TASK DETAILS:
Copy, from the material below, each line that contains the word "pixels".
+-------+
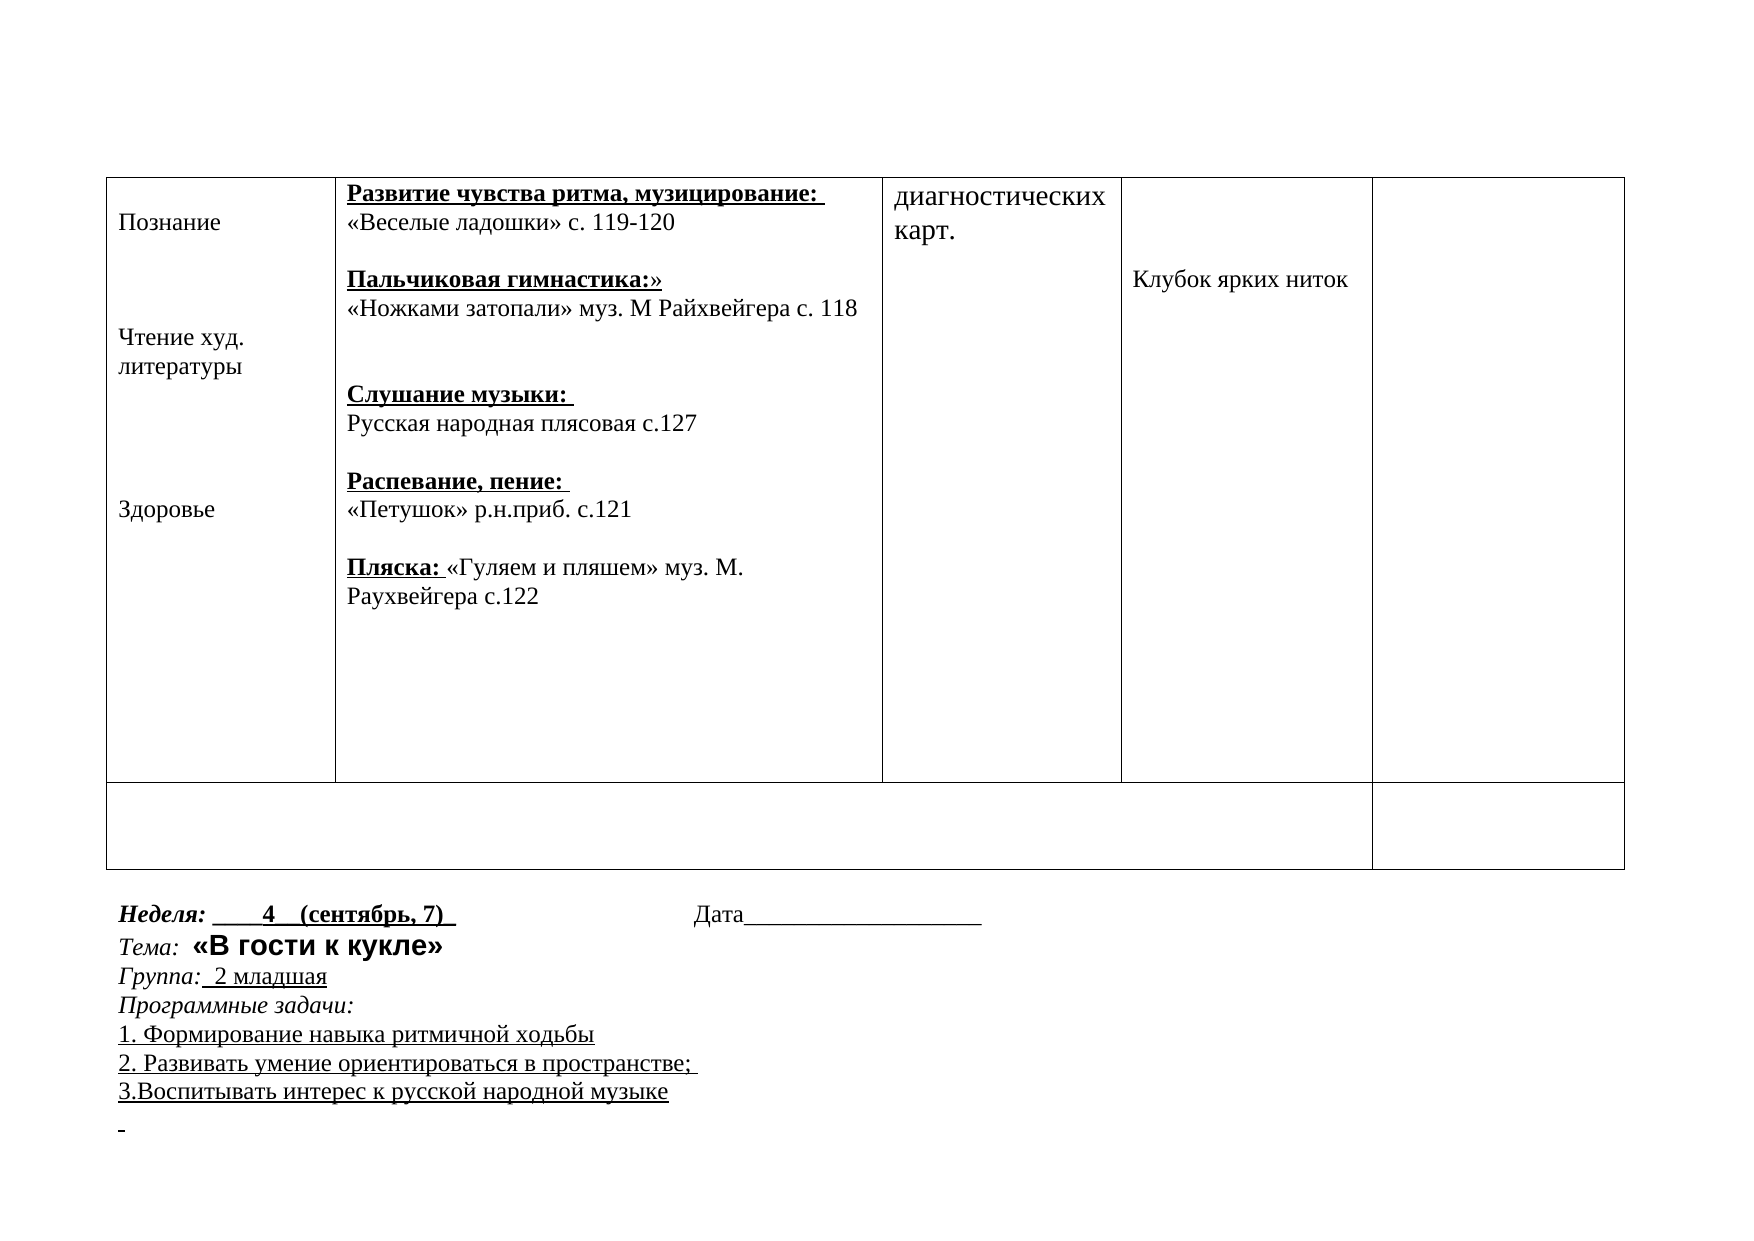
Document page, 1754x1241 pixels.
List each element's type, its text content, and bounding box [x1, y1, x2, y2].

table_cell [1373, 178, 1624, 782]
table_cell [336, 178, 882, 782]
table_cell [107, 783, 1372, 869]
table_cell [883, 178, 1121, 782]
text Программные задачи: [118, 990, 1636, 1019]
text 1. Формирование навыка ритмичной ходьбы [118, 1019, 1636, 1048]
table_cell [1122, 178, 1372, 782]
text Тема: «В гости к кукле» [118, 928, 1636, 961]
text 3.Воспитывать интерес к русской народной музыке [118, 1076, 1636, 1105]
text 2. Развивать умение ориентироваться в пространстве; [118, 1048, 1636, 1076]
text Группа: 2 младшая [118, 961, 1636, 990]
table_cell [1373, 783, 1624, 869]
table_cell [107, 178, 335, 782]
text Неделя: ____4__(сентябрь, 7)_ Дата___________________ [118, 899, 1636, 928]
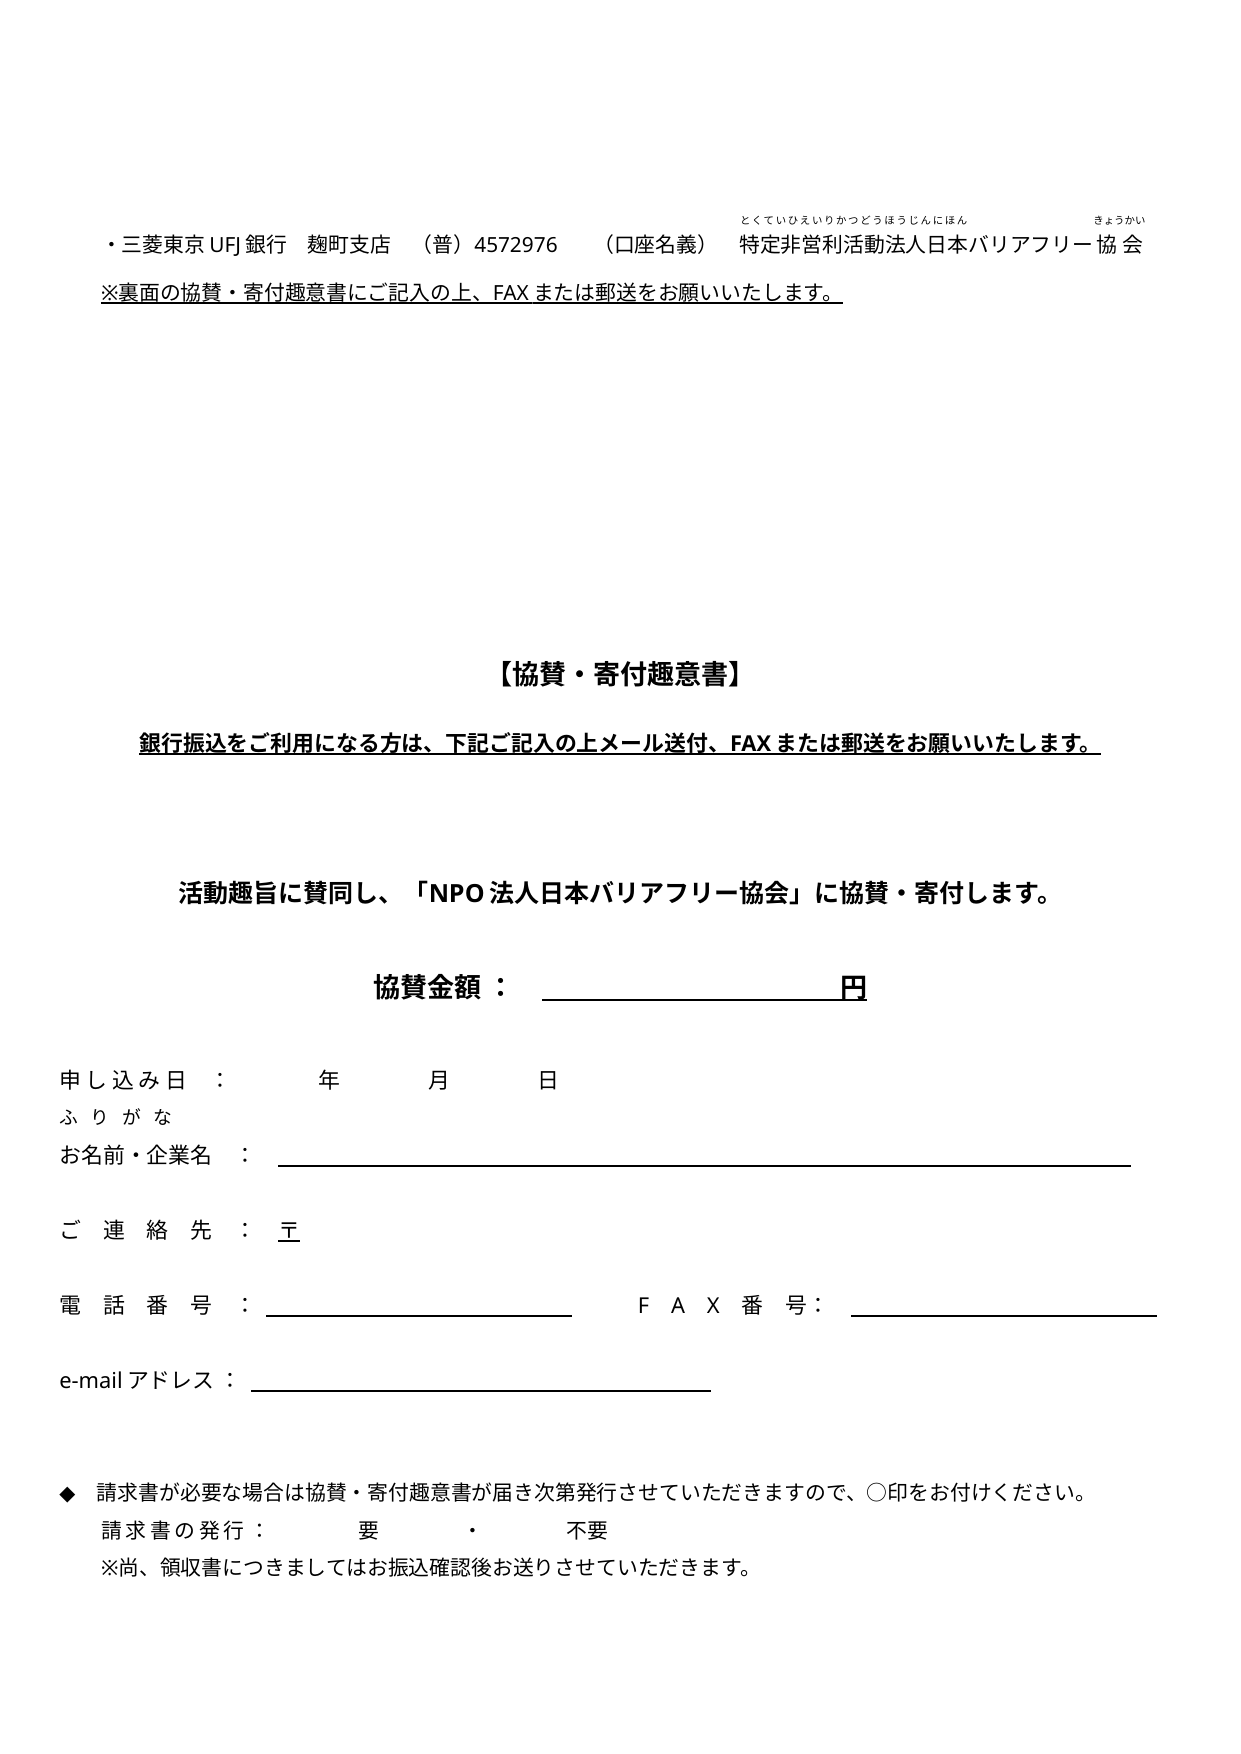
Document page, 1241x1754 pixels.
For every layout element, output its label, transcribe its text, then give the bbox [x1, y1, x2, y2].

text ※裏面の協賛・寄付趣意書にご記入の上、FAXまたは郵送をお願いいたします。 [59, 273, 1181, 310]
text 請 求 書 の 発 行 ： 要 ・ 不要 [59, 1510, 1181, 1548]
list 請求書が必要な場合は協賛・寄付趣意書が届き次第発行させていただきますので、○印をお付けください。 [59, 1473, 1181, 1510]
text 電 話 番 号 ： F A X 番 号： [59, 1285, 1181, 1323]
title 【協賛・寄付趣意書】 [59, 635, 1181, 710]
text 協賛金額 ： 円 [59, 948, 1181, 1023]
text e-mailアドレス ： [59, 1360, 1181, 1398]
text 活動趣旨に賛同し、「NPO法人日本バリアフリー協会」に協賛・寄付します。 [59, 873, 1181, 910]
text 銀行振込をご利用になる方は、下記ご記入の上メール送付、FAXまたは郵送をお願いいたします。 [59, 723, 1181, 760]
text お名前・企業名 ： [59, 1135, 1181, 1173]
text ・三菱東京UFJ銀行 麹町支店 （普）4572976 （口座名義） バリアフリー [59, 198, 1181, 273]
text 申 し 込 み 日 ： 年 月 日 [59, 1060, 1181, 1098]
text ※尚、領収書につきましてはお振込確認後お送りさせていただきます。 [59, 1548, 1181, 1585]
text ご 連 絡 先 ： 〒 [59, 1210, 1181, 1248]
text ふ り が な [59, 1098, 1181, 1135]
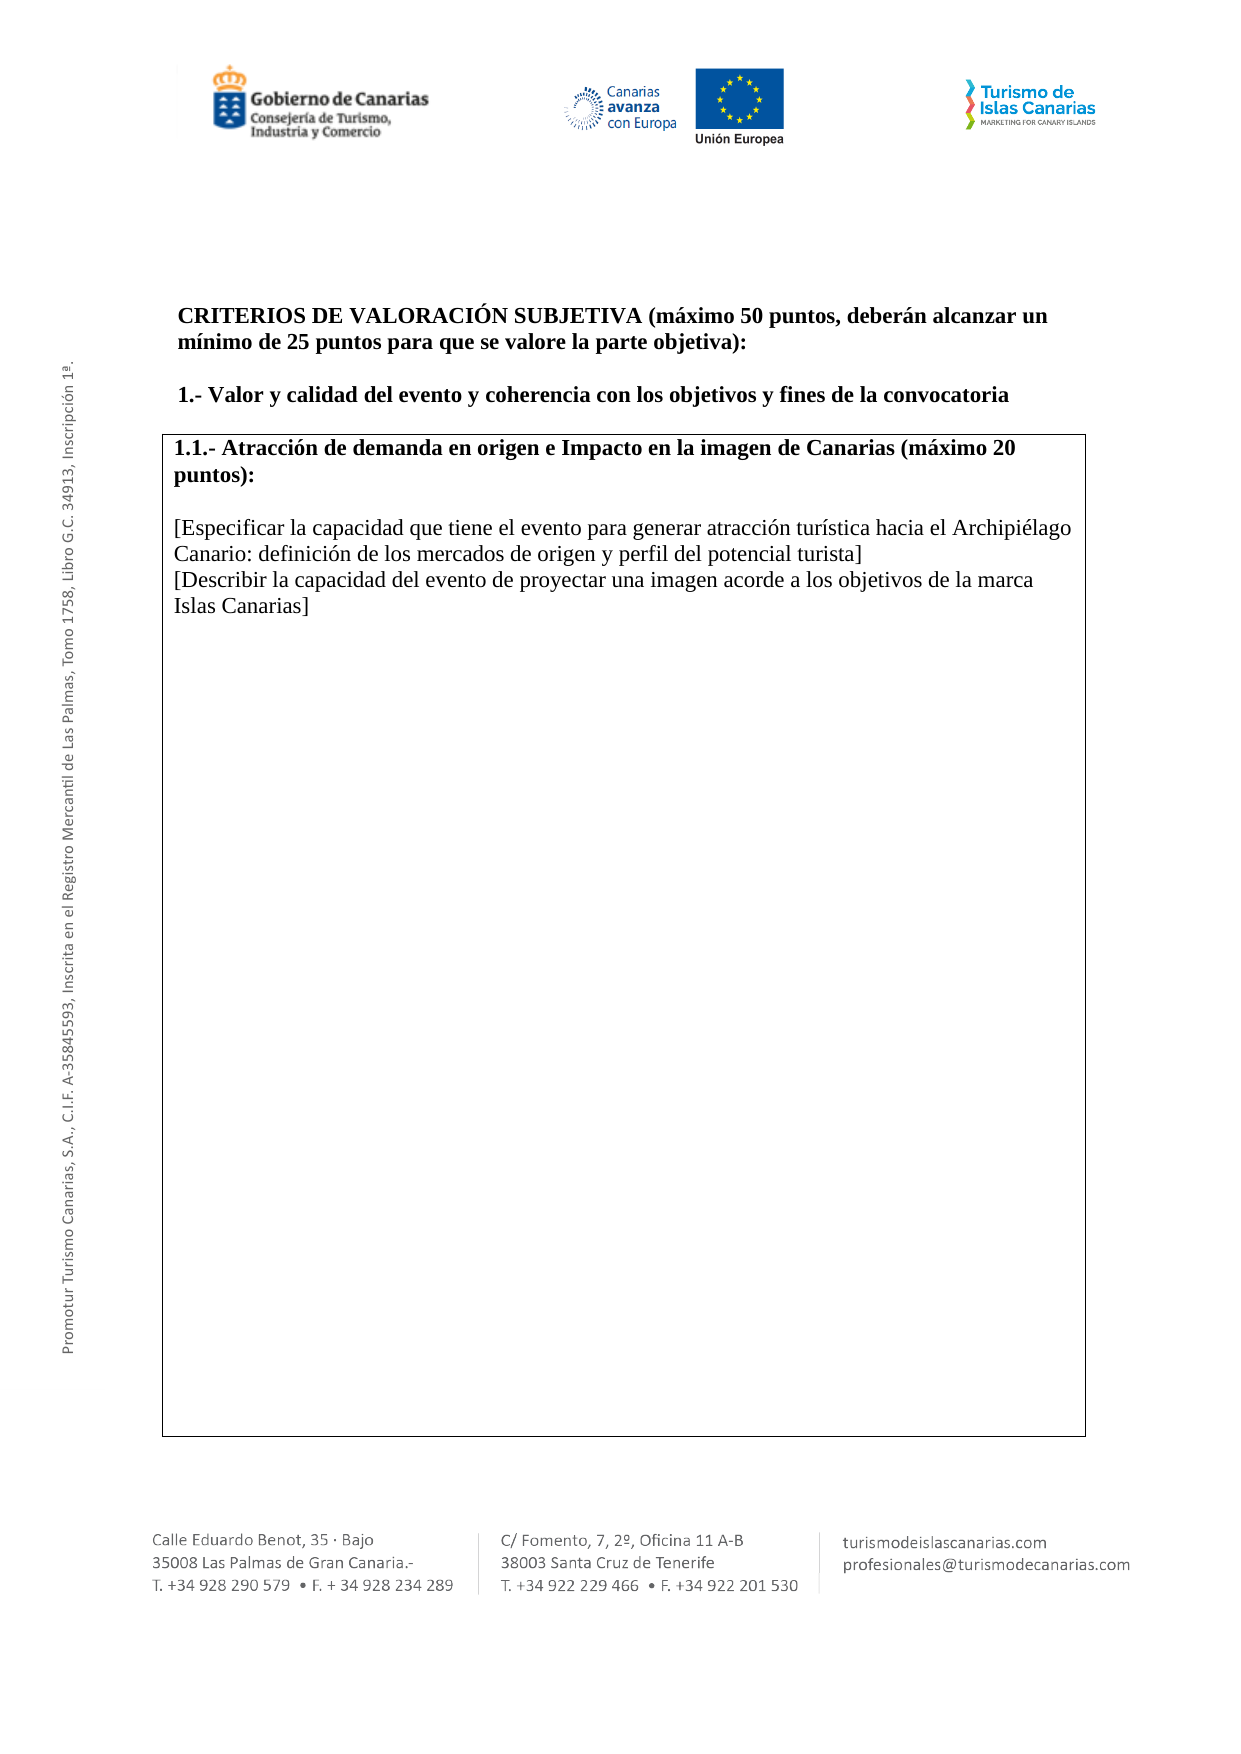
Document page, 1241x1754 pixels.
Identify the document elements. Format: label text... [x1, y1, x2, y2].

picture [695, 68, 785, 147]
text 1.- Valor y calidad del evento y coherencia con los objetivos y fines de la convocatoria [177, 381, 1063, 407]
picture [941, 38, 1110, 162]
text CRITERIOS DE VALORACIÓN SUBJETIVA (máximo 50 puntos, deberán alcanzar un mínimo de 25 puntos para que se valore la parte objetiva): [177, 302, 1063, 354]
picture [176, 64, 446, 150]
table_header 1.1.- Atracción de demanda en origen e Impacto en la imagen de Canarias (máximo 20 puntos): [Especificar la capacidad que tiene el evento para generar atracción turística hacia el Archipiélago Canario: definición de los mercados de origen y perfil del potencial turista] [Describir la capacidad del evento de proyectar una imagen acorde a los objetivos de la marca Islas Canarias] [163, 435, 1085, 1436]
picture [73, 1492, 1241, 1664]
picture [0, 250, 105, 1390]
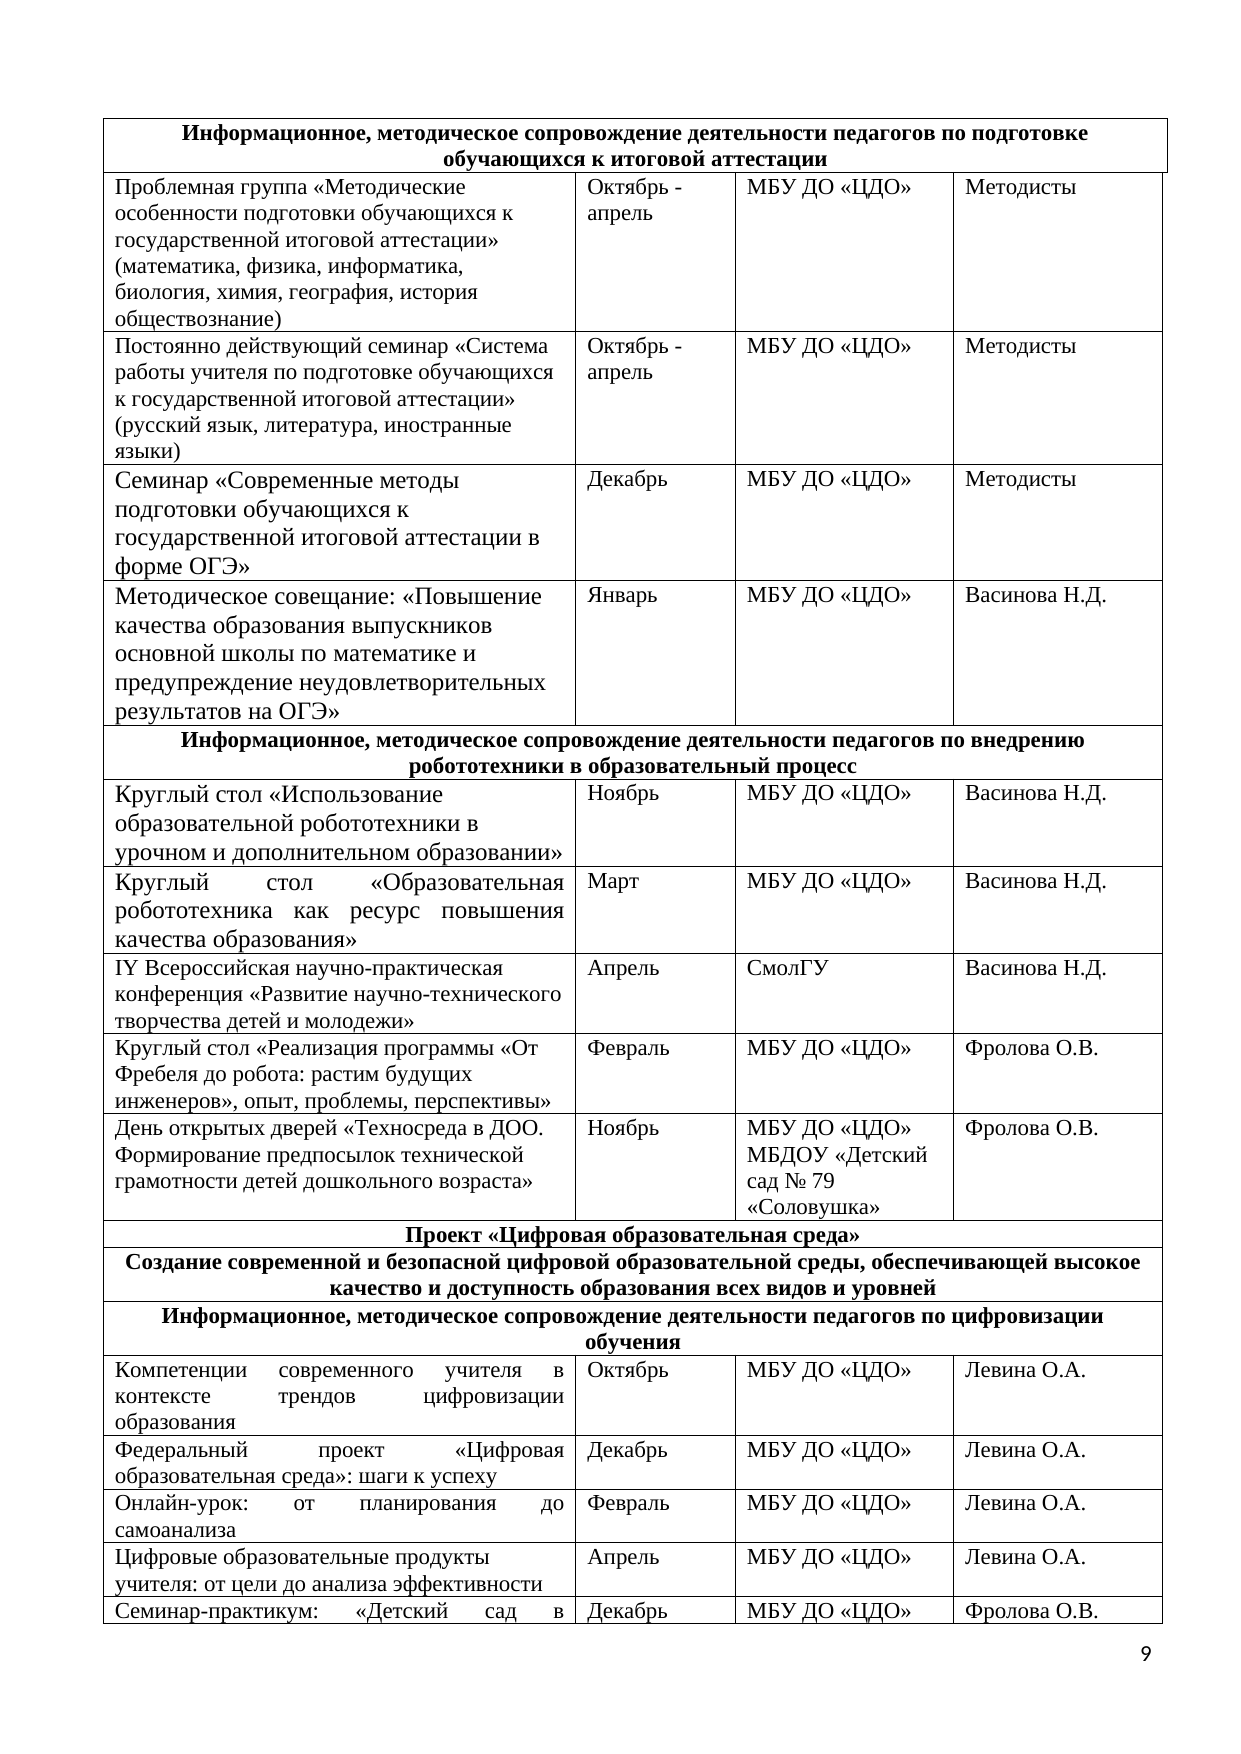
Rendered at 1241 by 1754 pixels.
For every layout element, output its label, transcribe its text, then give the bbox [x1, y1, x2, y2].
+-------+
RESULT FOR THIS EXERCISE:
Document page, 1754x1241 pixels.
Document page, 1241x1754 pixels.
Document page, 1241x1754 pixels.
Rendered at 1241 by 1754 pixels.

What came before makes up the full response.